“Despite her readiness — and despite having been confirmed by the Senate with broad, bipartisan support twice in the past — Sarah was subject to baseless attacks from industry and conservative interest groups,” Biden said in a statement.
Raskin had become the most contentious of Biden’s five nominees to the central bank’s Board of Governors, generating strong opposition from the outset from Republicans who said she would use the vice chair of supervision post to steer the Fed toward oversight policies that would penalize banks who lend to fossil fuel companies.
Raskin had been favored by progressive Democrats, such as Senator Elizabeth Warren of Massachusetts, who had pushed Biden to install someone who would pursue stiffer banking oversight after regulatory rollbacks under the previous supervision czar, Randal Quarles.
Her withdrawal clears the way for the Senate to act on the four remaining nominees, which include Jerome Powell for a second term as the central bank’s chair.
Republicans on the Senate Banking Committee, which reviews Fed appointments, had blocked progress on the nominations by refusing to attend voting sessions over their objections to Raskin.
The banking committee’s top Republican, Pat Toomey, said on Tuesday he and his colleagues were now ready to vote.

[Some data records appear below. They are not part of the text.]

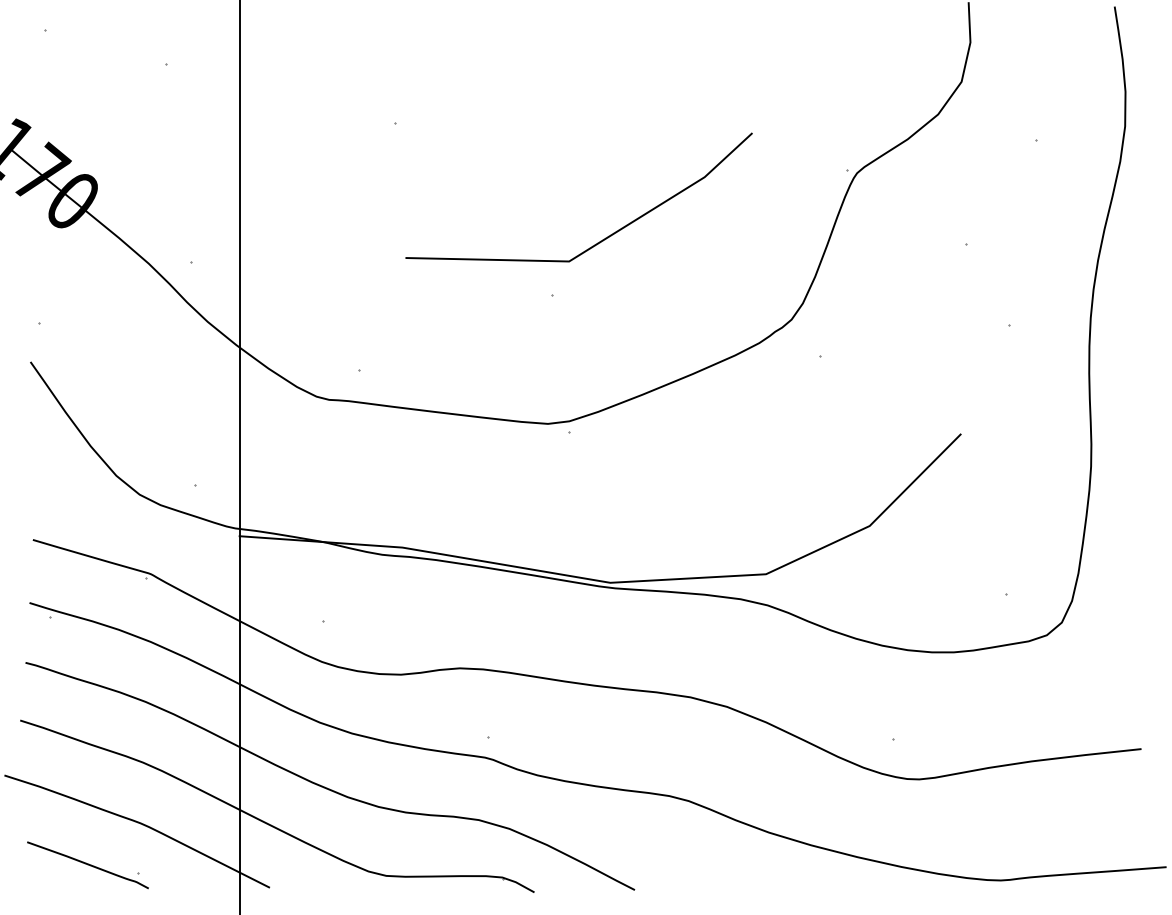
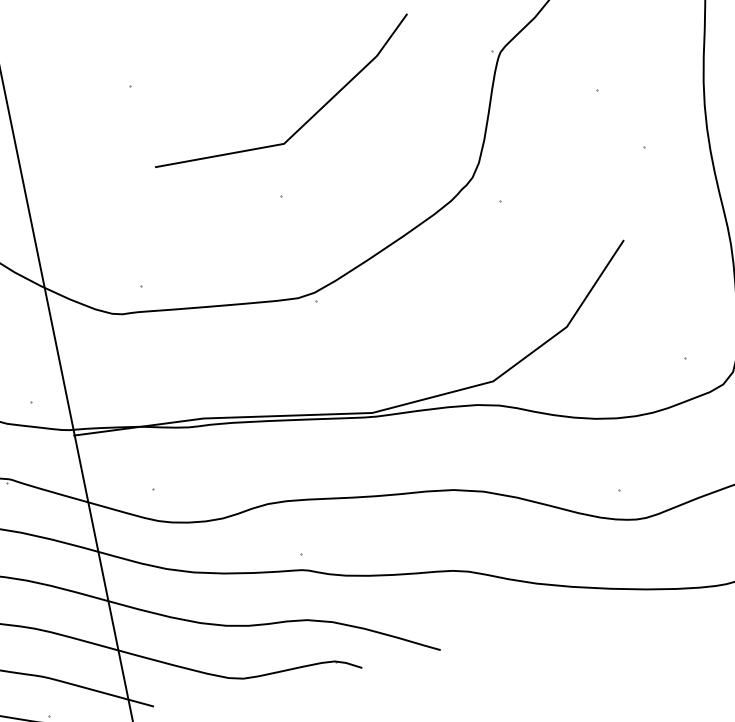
line: (605, 237) -> (308, 119), moved

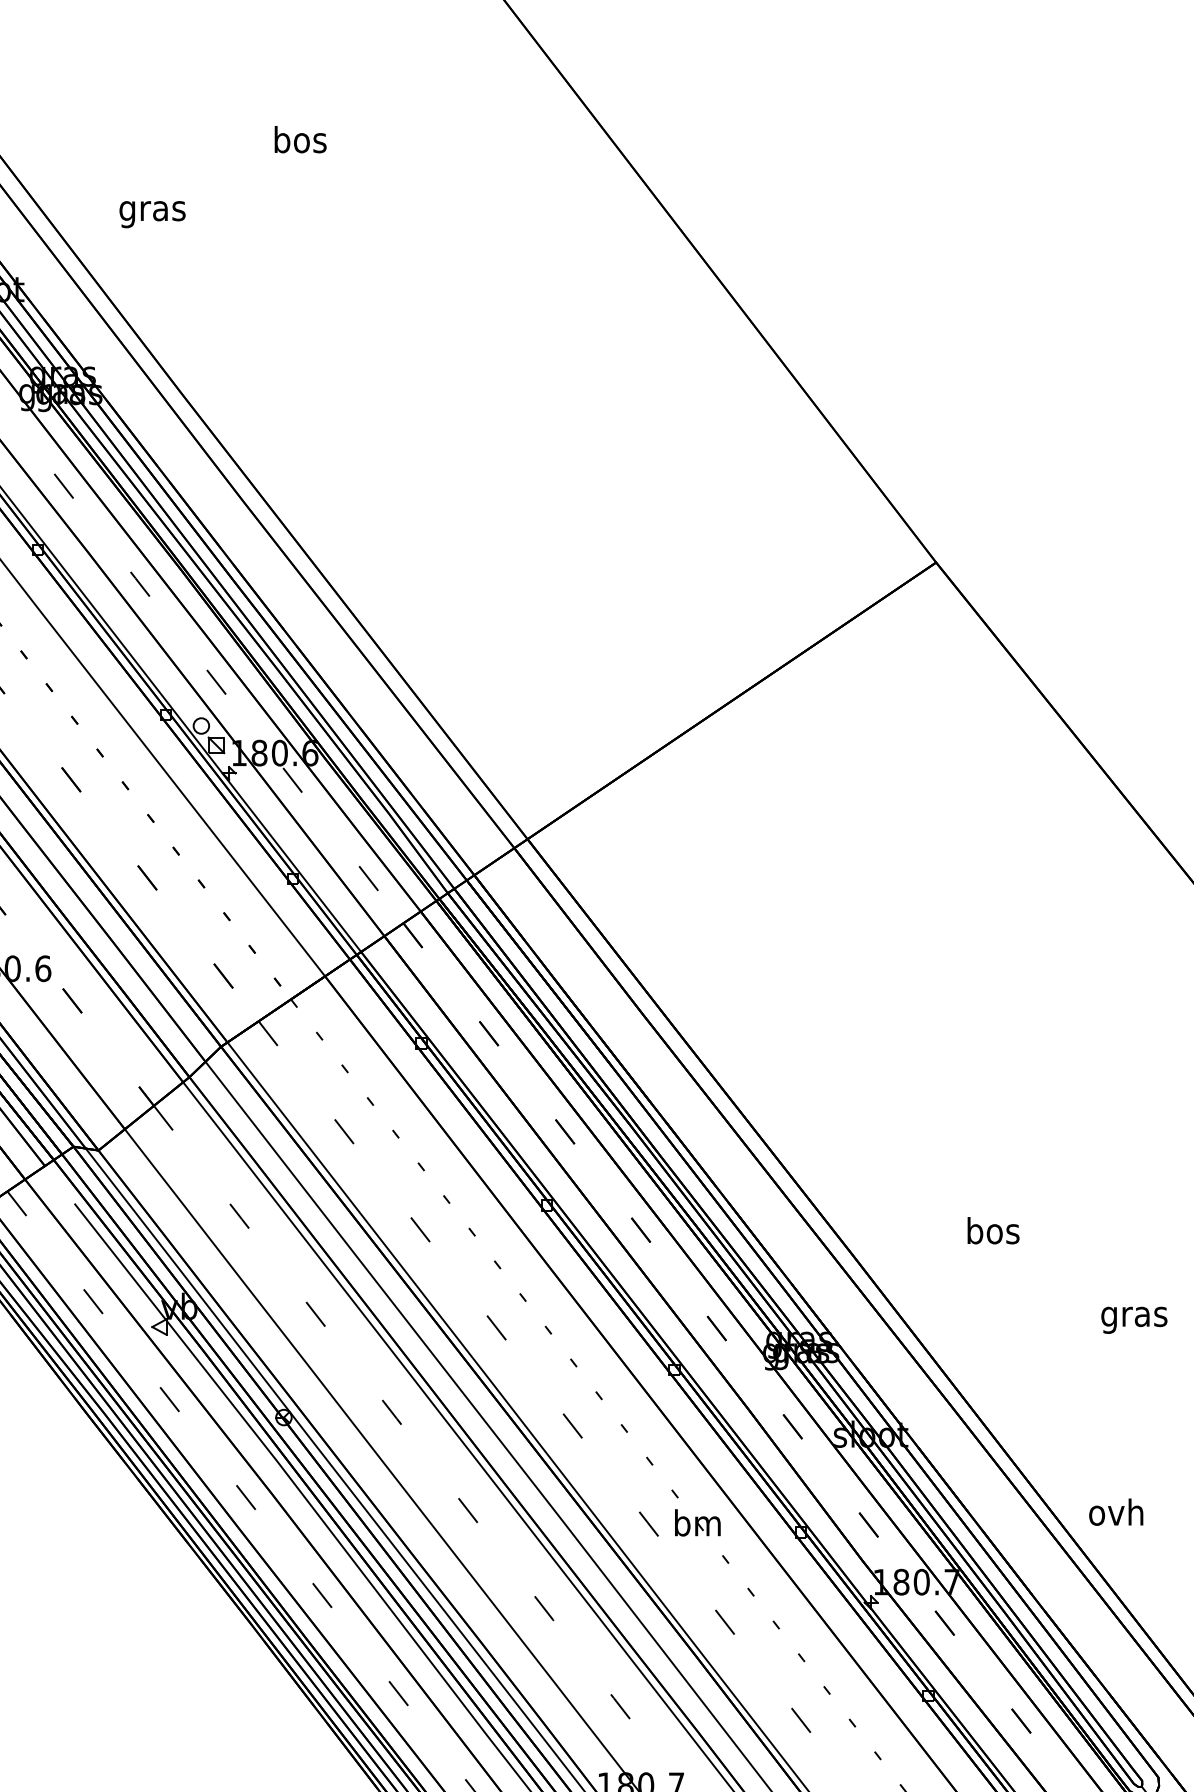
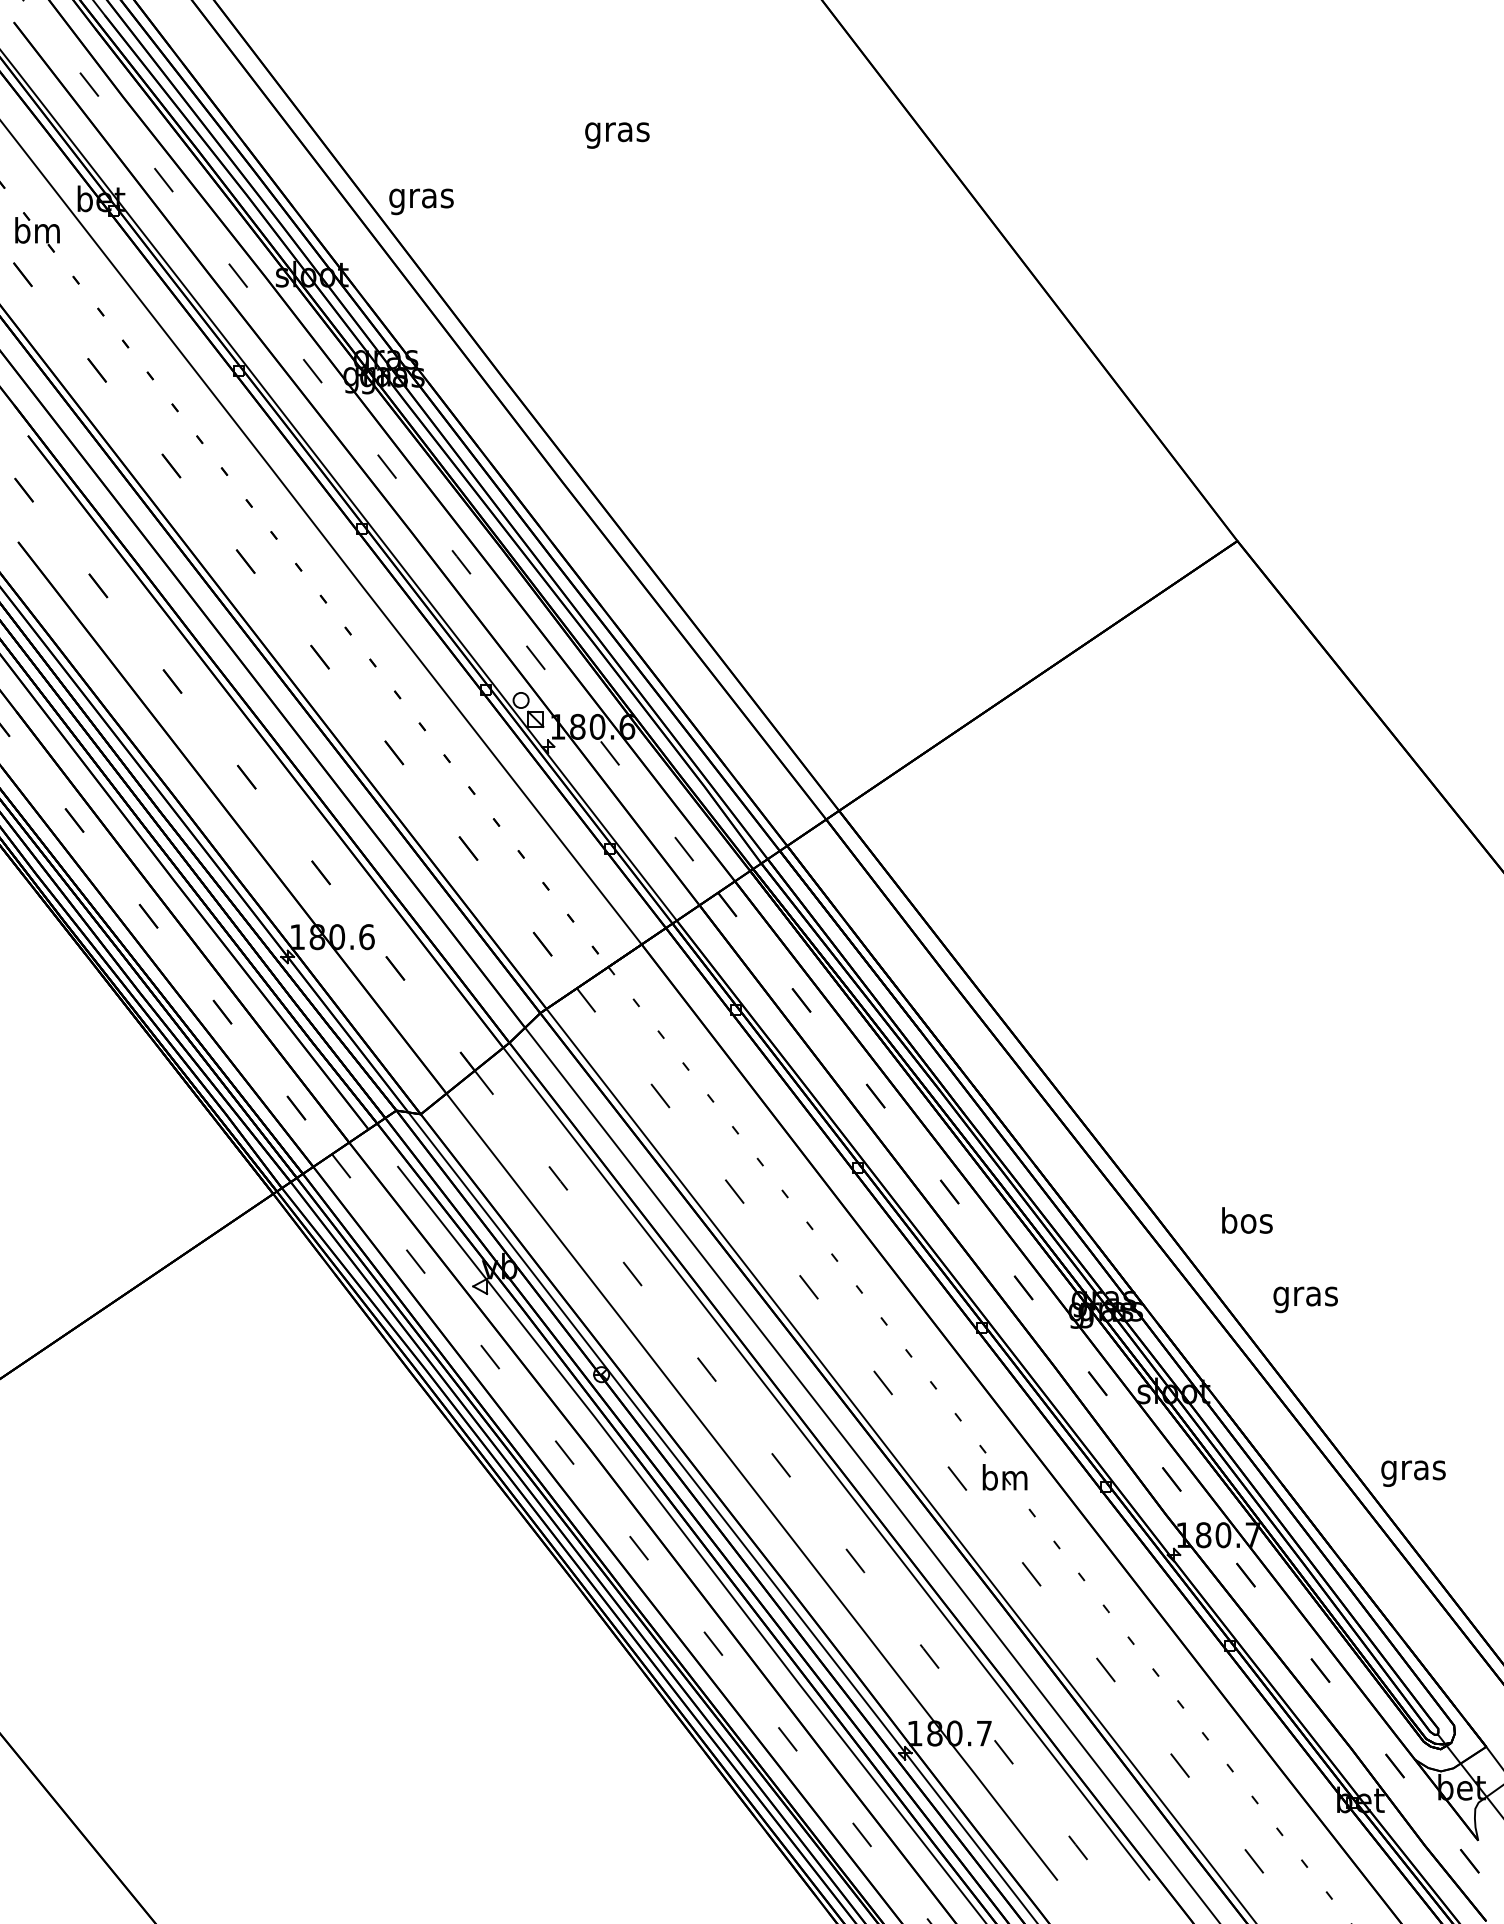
text: (300, 142) -> (617, 131), bos -> gras
text: (152, 214) -> (421, 201), moved
text: (993, 1230) -> (1247, 1220), moved
text: (1134, 1319) -> (1305, 1299), moved
text: (1116, 1514) -> (1413, 1469), ovh -> gras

Republicans may still try to block at least a couple of Biden’s other picks, including Lael Brainard, an existing Fed governor, to be the central bank’s vice chair, and Michigan State University’s Lisa Cook, who would be the Fed Board’s first Black female member. Toomey has said he opposes both.
Powell and the last nominee, Davidson College’s Philip Jefferson, have bipartisan support.
In a 50-50 Senate that Democrats control only by virtue of Vice President Kamala Harris’ tie-breaking position, nominees need the backing of every member of Biden’s party to gain confirmation if Republicans are united in opposition, as they appeared to be in Raskin’s case.
When Senator Joe Manchin of West Virginia, a conservative Democrat from a Republican-leaning state that is among the country’s biggest coal producers, announced his opposition to Raskin on Monday – followed by “Nos” from moderate Republicans – her nomination was effectively over.
“Their point of contention was my frank public discussion of climate change and the economic costs associated with it,” Raskin said in her resignation letter. It is “not a novel or radical position,” she wrote, to add climate change to the list of risks the Fed should consider to ensure financial and economic stability.
The question for the Biden administration now is whether to pivot toward a moderate for the job or even leave the post open.
The New Yorker magazine first reported that Raskin had withdrawn her nomination.